J'ai autrefois suivi des études médicales et je me suis adonné aux plaisirs de l'épidémiologie. J'apprécie l'approche diagnostique. On peut cependant l'utiliser de deux manières. La première consiste à rechercher la cause des symptômes qui témoignent d'un dysfonctionnement. C'est celle que l'on connaît habituellement dans la sphère médicale. La cause est UNE maladie. Il est en effet particulièrement rare qu'une personne soit victime de plusieurs maladies simultanément. Une cause a donc plusieurs effets, mais tous les effets une seule cause. C'est, semble-t-il, la démarche que les partisans des feux tricolores empruntent. Recherchons la cause de l'insuccès de tentatives quotidiennes de certains français à s'alimenter correctement. L'étiquetage nutritionnel n'est pas facile à décrypter. Les patients l'affirment... Les étiquettes sont d'ailleurs si difficiles à lire qu'uniquement 17% des Européens les lisent. Et moins de la moitié prend en compte leurs informations dans leurs choix alimentaires.
Dans le domaine de la gestion et de l'économie, les praticiens recherchent plutôt les raisons du succès d'une entreprise ou d'une économie. Il existe une différence substantielle entre cette approche et la précédente. Les symptômes d'un dysfonctionnement sont, rappelons-le, dans la très grande majorité des cas, imputables à une cause unique, la maladie. Le succès dépend, quant à lui, de plusieurs de facteurs. On parle de facteurs clefs du succès. Tous sont nécessaires au succès et aucun n'est donc suffisant. L'étiquetage alimentaire est-il un des facteurs clefs du succès d'une bonne alimentation ? Pour répondre à cette question, on peut se demander si un de nos concitoyens peut s'alimenter correctement en absence d'étiquetage alimentaire. Si c'est le cas, l'étiquetage nutritionnel n'est donc pas un facteur clef du succès. Est-ce que l'ensemble des 92% des Européens qui déclarent ne pas utiliser les étiquettes nutritionnelles pour choisir leur alimentation souffre d'une maladie métabolique ? (Sommes-nous tous malades sans le savoir ou bien utilisons-nous les étiquettes sans nous en rendre compte ?) je vous laisse conclure! Si les étiquettes nutritionnelles ne sont pas utiles pour bien se nourrir, à quoi peuvent-elles bien servir ? Madame Pascale Briand (DG AL de 2009 à 2012) nous a rappelé que les étiquettes jouent de multiples rôles. Le consommateur est en droit de savoir quelle est la composition des produits qu'il achète et ses caractéristiques fonctionnelles ( nutritionnelle). Les étiquettes garantissent donc un niveau de qualité, en échange du prix proposé.

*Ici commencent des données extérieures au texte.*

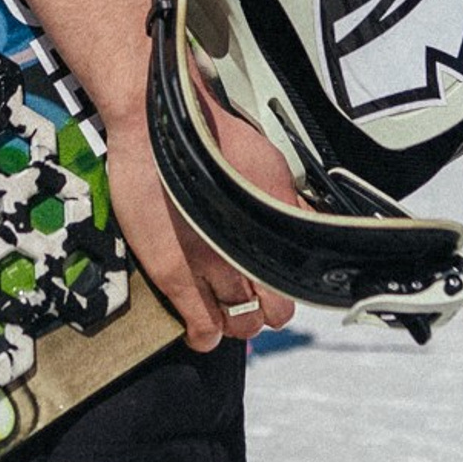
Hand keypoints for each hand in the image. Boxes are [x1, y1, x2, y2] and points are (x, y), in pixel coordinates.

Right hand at [102, 116, 297, 353]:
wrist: (155, 126)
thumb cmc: (207, 135)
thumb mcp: (268, 162)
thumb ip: (288, 199)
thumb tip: (307, 217)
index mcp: (274, 228)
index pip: (294, 286)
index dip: (283, 292)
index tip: (271, 288)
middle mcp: (249, 252)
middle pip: (272, 313)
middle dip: (262, 311)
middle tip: (248, 301)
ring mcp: (211, 267)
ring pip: (238, 324)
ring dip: (233, 324)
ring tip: (222, 313)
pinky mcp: (173, 274)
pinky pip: (200, 326)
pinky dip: (203, 336)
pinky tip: (200, 333)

Si les étiquettes nutritionnelles ne sont pas l'un des facteurs du succès de la santé par l'alimentation, quels sont ces facteurs alors ? Répondre à cette question n'est aisée. Mais, on peut se reposer sur la démarche EPODE dont les résultats sont excellents. Changer les comportements alimentaires est son objectif, mais l'éducation alimentaire est son principal mode opératoire. Ce qui n'est pas une mince affaire. Apprendre à lire et à compter prend plusieurs années de notre vie. L'alimentation possède des éléments de complexité que l'on ne doit pas nier et son apprentissage requiert donc du temps et une convergence de moyens à l'école comme à la maison.
Peut-on substituer l'étiquetage, c'est-à-dire de l'information, à l'éducation ? Certains le pensent. Il suffirait même de rendre l'information agréable, divertissante, simple pour que la tâche soit accomplie. Malheureusement, éducation et informations ne sont pas des substituts. Elles entretiennent une relation très complexe. Mais on peut dire sans trop se tromper que pour tirer un bénéfice d'une information, il faut souvent être éduqué. C'est dans l'éducation alimentaire qu'il faut investir en premier lieu.